*** Opening of Exercise input ***

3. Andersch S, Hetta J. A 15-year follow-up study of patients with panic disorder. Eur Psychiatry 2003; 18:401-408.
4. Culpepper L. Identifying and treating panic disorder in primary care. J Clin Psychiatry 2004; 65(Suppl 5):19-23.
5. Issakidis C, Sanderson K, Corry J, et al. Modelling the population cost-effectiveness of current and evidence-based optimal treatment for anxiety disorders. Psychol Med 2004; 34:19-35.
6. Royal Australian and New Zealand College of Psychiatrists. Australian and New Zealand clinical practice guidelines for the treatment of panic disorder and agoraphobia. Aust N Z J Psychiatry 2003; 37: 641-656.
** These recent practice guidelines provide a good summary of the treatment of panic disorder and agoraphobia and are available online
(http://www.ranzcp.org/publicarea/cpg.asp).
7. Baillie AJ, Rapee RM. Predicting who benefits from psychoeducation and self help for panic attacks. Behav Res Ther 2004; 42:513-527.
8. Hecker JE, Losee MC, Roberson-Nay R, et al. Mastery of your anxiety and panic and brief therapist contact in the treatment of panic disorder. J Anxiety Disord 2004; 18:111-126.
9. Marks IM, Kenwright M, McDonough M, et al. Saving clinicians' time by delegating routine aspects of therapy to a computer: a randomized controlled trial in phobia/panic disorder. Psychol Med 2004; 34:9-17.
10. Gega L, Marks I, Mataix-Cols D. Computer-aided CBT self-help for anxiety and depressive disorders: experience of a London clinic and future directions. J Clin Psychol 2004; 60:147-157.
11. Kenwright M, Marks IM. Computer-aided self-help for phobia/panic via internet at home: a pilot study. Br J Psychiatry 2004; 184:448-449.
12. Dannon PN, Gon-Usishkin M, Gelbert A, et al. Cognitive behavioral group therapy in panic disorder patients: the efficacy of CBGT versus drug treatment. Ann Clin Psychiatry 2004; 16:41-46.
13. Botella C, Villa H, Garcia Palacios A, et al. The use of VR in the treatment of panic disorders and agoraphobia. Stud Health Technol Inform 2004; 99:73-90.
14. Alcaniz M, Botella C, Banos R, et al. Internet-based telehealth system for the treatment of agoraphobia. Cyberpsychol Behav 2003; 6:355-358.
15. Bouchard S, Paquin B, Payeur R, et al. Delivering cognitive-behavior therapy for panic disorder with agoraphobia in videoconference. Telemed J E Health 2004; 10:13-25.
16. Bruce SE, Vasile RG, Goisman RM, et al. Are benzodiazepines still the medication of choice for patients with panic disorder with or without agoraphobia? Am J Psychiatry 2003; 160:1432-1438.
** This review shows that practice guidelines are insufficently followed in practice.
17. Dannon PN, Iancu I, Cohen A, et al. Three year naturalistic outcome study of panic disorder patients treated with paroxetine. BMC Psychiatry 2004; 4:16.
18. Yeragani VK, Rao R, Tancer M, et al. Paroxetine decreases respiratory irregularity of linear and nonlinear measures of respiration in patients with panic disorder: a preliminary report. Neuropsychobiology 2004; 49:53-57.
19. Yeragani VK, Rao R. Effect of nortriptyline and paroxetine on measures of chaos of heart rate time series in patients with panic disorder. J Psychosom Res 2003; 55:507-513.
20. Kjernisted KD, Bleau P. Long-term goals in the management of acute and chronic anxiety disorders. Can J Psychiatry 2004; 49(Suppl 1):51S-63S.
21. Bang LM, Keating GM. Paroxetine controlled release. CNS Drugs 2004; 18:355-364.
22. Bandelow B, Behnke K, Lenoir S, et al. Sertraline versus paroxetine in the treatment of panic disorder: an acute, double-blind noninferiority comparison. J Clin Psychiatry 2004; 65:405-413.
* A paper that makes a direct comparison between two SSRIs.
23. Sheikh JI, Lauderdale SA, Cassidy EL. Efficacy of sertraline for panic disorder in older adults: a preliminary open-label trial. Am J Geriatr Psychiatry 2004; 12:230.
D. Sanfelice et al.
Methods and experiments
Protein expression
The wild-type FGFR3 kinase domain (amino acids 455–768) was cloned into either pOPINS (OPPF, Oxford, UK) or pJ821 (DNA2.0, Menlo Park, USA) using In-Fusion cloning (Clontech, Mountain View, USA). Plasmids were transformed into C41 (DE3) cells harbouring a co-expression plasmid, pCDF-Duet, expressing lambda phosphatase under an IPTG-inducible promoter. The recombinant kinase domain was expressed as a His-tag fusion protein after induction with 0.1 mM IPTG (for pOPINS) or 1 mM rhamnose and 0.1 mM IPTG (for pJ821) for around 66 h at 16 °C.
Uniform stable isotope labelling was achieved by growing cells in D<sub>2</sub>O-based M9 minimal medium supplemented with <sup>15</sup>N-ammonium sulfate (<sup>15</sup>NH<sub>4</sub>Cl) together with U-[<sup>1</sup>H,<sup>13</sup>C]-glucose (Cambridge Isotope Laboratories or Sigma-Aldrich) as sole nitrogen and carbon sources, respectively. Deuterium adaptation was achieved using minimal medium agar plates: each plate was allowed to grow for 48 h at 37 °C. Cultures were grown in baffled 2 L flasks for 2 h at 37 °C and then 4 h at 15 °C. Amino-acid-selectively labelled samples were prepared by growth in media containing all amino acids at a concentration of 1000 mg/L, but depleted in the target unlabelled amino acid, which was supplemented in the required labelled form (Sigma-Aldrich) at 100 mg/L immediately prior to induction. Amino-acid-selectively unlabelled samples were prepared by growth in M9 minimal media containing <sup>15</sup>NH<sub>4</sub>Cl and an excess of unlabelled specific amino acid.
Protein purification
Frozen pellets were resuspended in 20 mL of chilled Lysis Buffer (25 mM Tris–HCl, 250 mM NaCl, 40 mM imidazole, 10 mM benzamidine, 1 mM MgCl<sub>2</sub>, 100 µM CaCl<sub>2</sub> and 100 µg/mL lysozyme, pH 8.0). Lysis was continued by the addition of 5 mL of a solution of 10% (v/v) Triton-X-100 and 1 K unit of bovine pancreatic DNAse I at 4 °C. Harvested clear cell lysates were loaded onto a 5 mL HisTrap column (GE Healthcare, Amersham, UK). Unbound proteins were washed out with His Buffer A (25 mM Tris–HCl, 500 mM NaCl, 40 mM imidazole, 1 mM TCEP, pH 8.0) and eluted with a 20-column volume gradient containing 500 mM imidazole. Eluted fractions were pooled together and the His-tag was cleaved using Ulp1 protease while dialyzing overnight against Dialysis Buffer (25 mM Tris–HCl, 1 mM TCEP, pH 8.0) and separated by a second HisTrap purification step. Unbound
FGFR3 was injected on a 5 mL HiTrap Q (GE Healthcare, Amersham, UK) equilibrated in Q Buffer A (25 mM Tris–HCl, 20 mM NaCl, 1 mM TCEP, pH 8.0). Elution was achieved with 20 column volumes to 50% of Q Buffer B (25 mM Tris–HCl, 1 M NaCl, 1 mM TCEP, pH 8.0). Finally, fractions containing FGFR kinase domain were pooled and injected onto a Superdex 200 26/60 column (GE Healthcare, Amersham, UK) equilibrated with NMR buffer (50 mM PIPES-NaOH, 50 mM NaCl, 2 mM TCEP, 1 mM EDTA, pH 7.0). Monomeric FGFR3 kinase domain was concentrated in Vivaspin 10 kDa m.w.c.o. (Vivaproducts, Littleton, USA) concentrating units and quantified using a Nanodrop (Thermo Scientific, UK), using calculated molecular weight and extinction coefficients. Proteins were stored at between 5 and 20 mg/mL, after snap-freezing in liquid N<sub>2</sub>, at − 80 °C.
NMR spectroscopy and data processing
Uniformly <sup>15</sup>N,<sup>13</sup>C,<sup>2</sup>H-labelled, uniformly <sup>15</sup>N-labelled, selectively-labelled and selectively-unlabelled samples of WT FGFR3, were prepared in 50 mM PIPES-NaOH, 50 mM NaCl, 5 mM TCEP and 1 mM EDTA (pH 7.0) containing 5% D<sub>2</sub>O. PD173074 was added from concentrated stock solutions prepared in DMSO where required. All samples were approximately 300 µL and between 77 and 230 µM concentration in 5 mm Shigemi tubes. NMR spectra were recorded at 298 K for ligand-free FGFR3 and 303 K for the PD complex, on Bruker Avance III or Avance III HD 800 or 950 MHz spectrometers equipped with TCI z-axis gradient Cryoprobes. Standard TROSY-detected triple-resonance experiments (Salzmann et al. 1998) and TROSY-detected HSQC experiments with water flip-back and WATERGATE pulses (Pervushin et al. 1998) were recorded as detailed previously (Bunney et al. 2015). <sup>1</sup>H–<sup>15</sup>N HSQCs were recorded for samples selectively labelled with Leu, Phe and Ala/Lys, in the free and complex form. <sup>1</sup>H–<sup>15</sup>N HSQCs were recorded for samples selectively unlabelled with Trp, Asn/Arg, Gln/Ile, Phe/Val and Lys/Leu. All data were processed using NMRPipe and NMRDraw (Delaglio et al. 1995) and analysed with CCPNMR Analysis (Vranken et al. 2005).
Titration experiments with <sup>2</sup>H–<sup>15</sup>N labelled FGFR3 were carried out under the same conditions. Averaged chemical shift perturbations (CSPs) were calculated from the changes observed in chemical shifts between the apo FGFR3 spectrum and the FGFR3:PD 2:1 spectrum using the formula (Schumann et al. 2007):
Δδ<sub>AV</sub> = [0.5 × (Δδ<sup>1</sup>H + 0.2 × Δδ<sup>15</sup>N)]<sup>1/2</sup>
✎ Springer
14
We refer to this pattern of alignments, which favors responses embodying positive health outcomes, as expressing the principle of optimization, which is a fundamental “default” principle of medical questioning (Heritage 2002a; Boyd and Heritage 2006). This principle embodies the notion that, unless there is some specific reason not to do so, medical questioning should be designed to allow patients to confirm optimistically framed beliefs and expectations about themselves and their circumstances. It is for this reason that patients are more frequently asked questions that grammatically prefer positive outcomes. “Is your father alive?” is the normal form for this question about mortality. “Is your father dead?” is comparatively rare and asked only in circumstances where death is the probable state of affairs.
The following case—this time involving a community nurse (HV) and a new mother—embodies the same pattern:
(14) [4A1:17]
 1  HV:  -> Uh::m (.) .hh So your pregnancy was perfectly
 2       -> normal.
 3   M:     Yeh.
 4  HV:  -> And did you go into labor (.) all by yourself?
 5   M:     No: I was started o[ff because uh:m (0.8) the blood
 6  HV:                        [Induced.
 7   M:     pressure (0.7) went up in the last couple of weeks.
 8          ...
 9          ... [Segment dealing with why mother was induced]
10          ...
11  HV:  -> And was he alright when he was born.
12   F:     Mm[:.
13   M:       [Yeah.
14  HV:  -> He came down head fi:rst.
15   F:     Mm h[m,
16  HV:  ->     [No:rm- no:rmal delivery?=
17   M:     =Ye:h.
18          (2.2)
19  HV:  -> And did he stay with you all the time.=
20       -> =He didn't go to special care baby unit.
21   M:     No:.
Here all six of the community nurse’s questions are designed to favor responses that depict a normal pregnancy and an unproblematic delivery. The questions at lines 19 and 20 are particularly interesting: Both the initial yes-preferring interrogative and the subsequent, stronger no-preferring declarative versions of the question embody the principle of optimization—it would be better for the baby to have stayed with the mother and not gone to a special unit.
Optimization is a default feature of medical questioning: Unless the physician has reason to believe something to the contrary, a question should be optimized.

*** Close of Exercise input ***

# Work to complete:
Give again exactly, and only, the lines above starting at the one with "14. Alcaniz M, Botella" and ending at the one with "followed in practice.".

# Result of this exercise:
14. Alcaniz M, Botella C, Banos R, et al. Internet-based telehealth system for the treatment of agoraphobia. Cyberpsychol Behav 2003; 6:355-358.
15. Bouchard S, Paquin B, Payeur R, et al. Delivering cognitive-behavior therapy for panic disorder with agoraphobia in videoconference. Telemed J E Health 2004; 10:13-25.
16. Bruce SE, Vasile RG, Goisman RM, et al. Are benzodiazepines still the medication of choice for patients with panic disorder with or without agoraphobia? Am J Psychiatry 2003; 160:1432-1438.
** This review shows that practice guidelines are insufficently followed in practice.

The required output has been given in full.